*Problem statement*
One line at a time, check the entries below for the word "down", and copy each line that has it.

*Records provided*
+---+
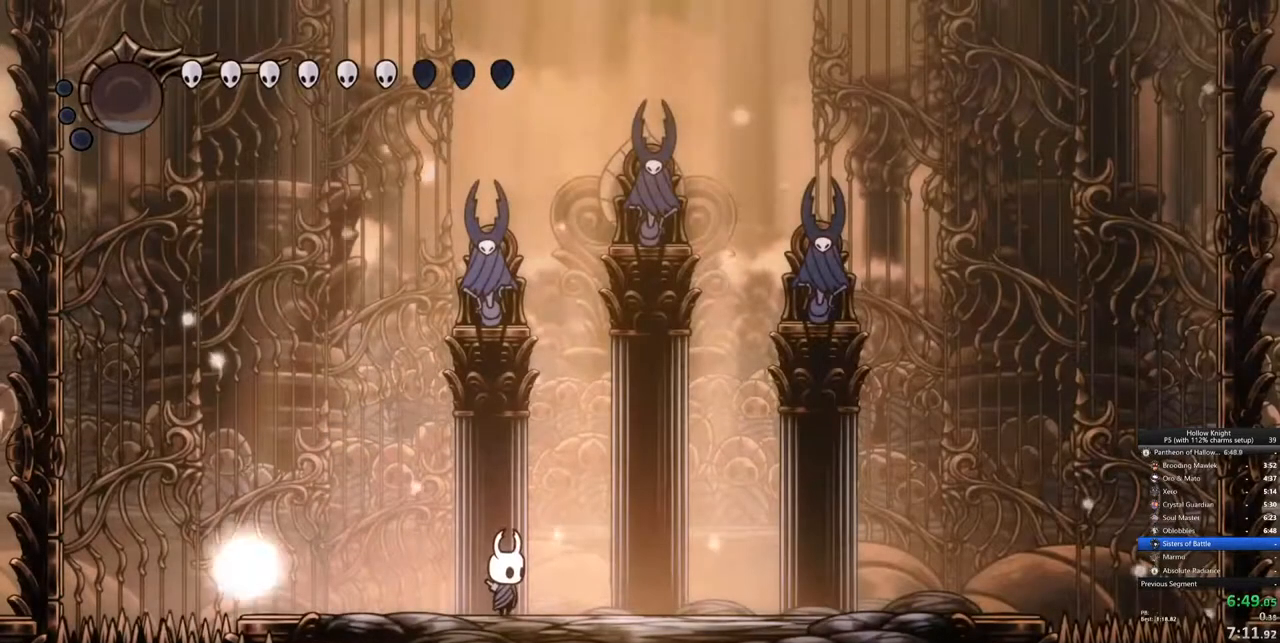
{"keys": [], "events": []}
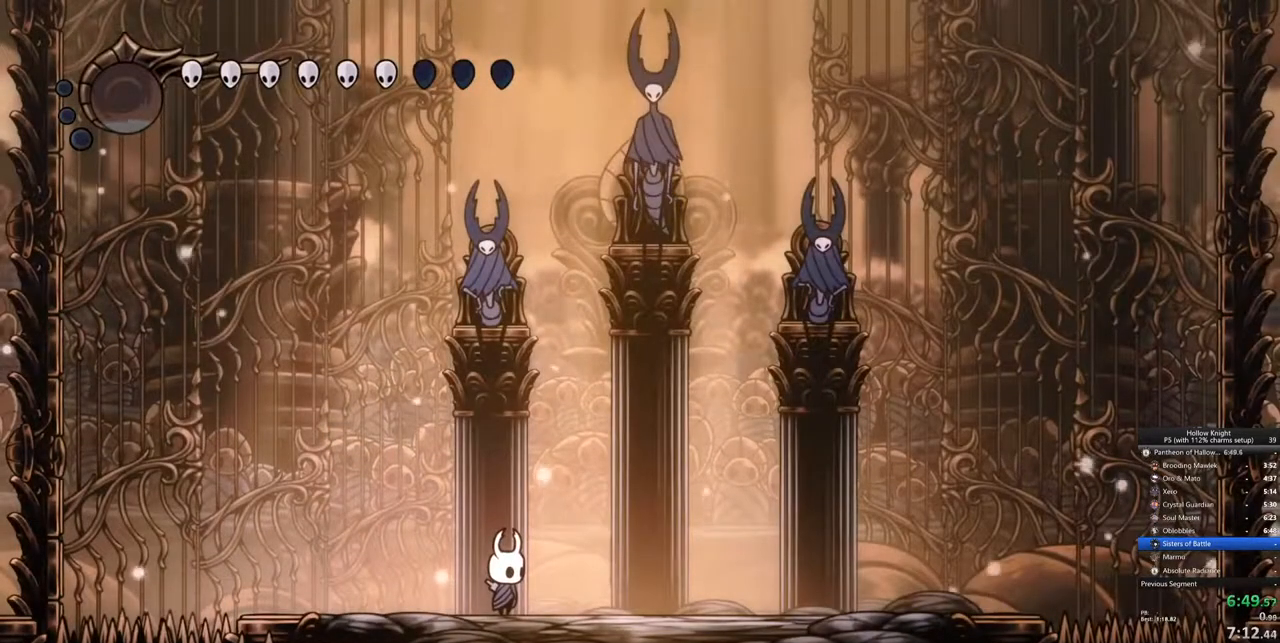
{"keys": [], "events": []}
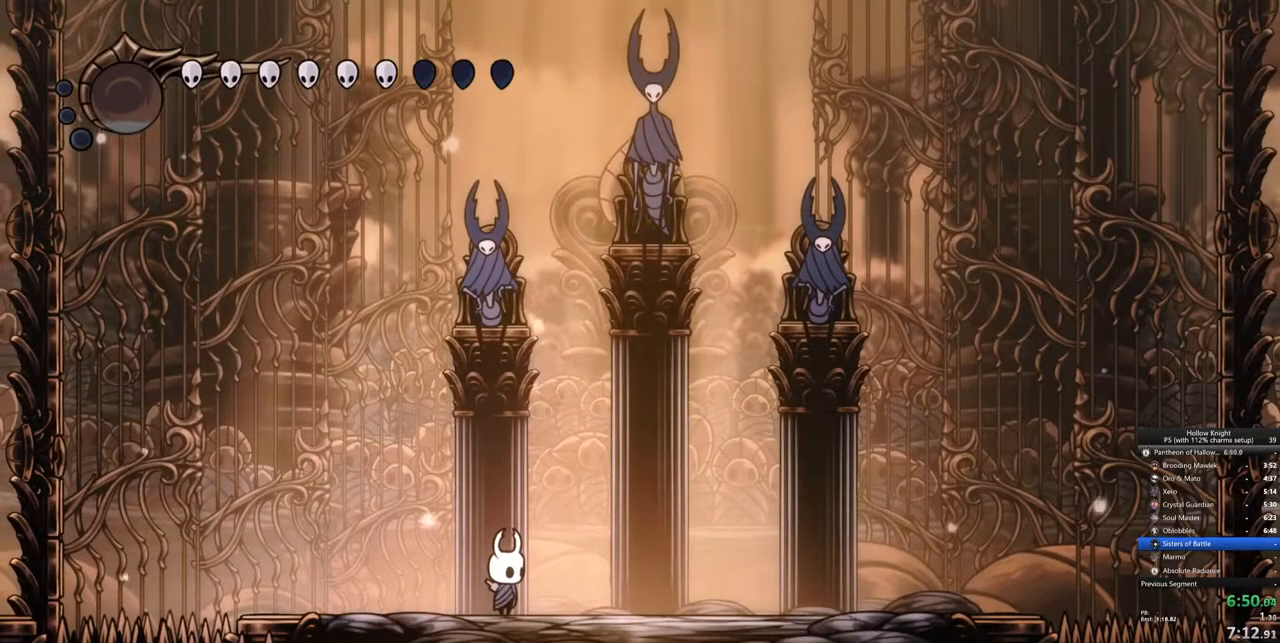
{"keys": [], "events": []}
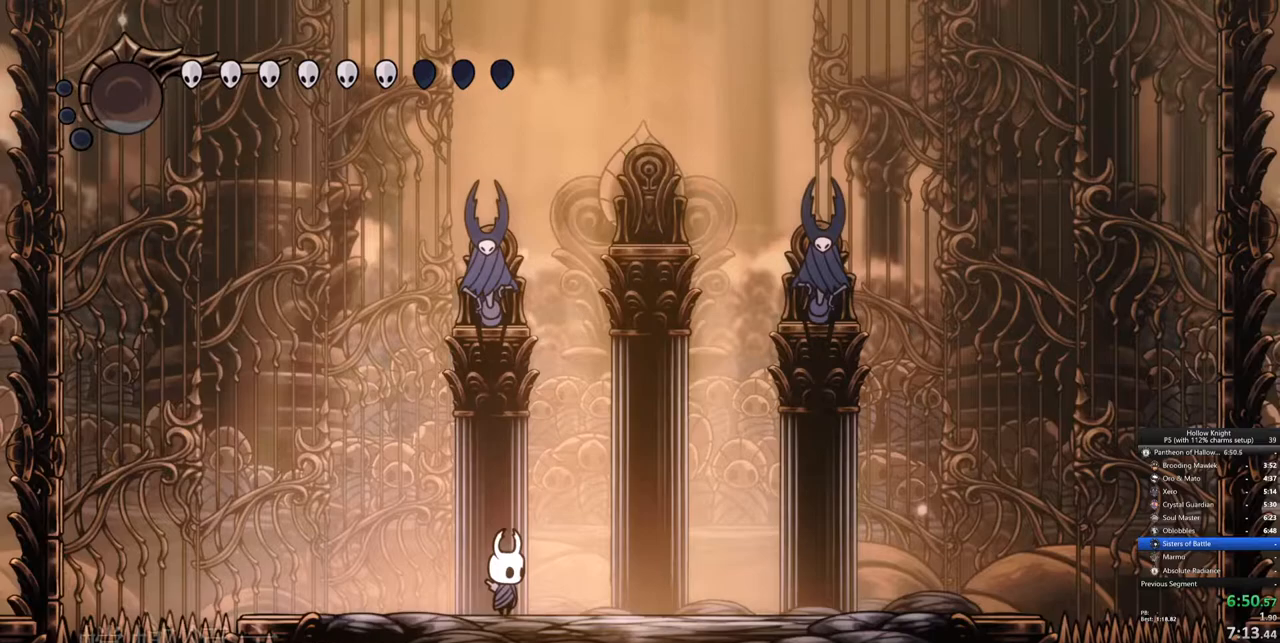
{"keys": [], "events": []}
+---+
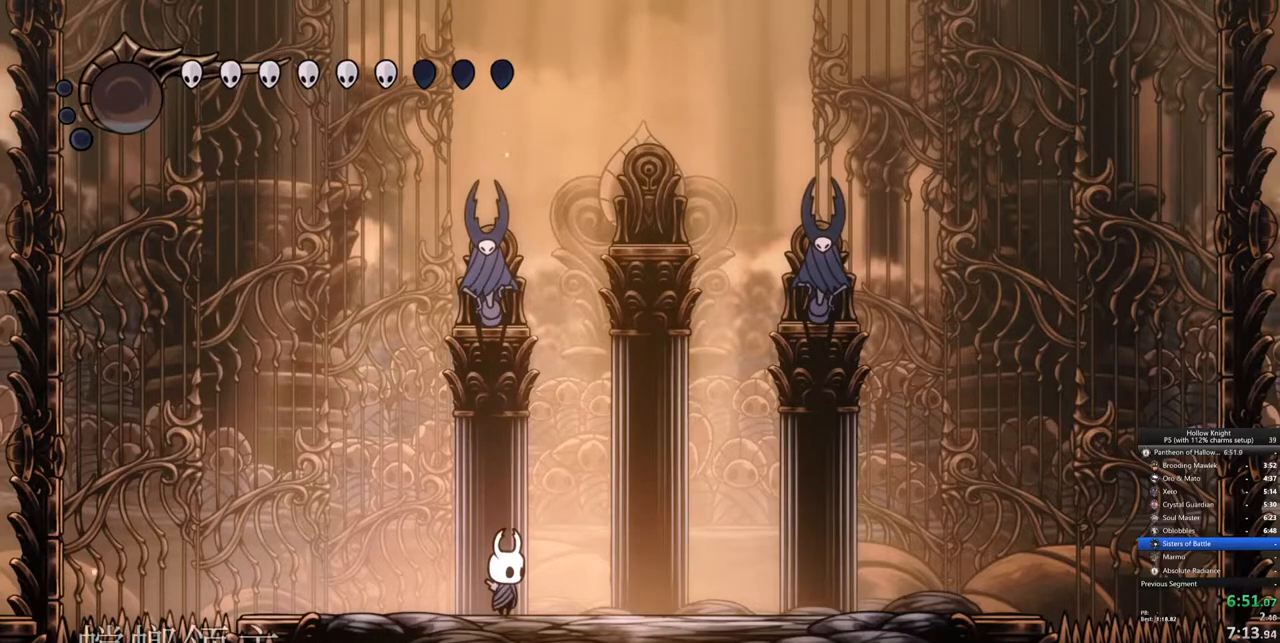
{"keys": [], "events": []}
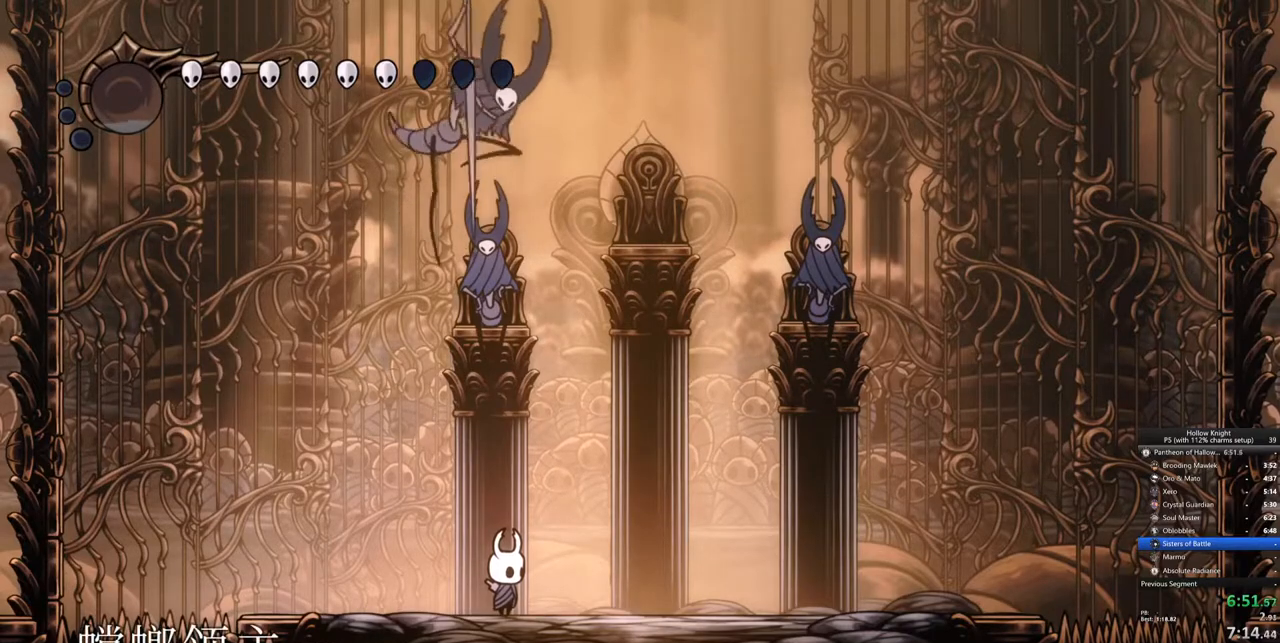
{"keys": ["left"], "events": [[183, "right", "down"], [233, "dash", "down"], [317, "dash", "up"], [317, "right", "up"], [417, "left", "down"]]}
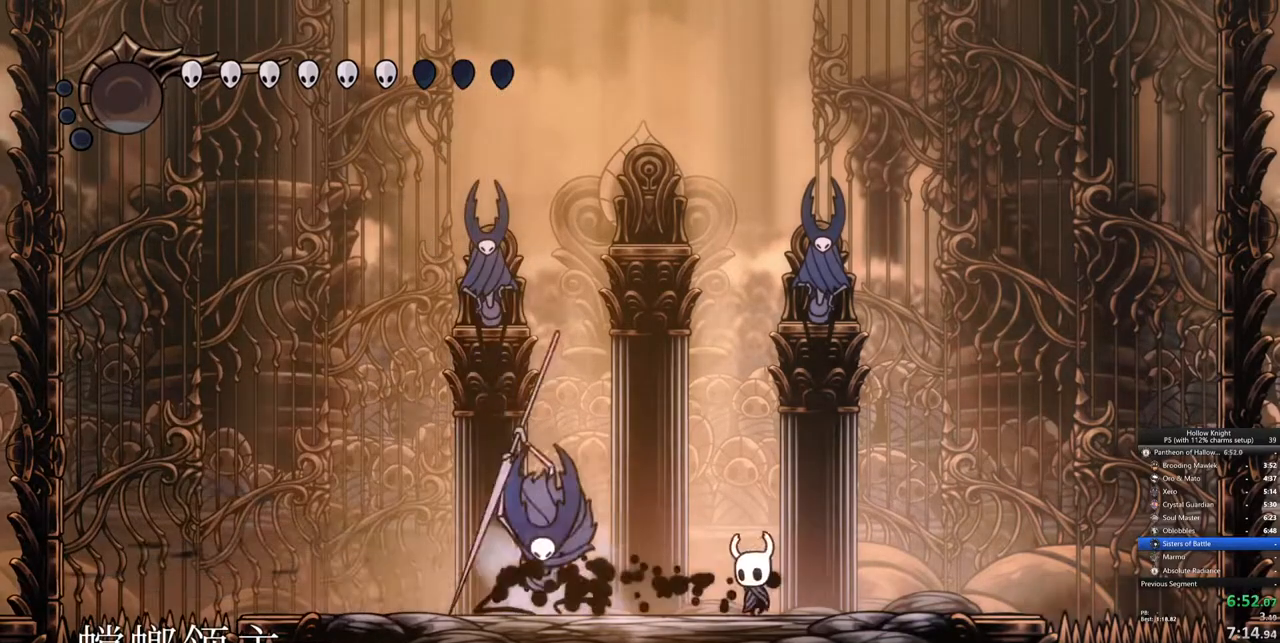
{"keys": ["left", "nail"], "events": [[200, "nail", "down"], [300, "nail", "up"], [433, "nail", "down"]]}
+---+
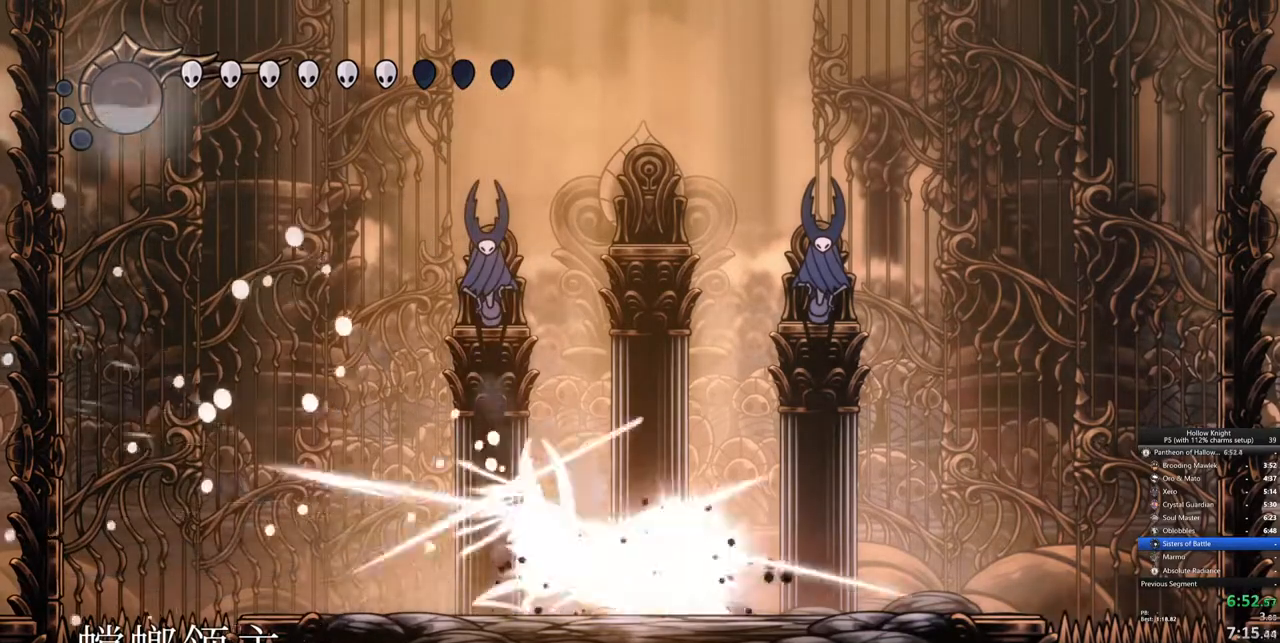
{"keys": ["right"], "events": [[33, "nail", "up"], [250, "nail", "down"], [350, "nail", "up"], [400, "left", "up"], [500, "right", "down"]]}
+---+
*Reply to the exercise*
{"keys": ["left"], "events": [[183, "right", "down"], [233, "dash", "down"], [317, "dash", "up"], [317, "right", "up"], [417, "left", "down"]]}
{"keys": ["left", "nail"], "events": [[200, "nail", "down"], [300, "nail", "up"], [433, "nail", "down"]]}
{"keys": ["right"], "events": [[33, "nail", "up"], [250, "nail", "down"], [350, "nail", "up"], [400, "left", "up"], [500, "right", "down"]]}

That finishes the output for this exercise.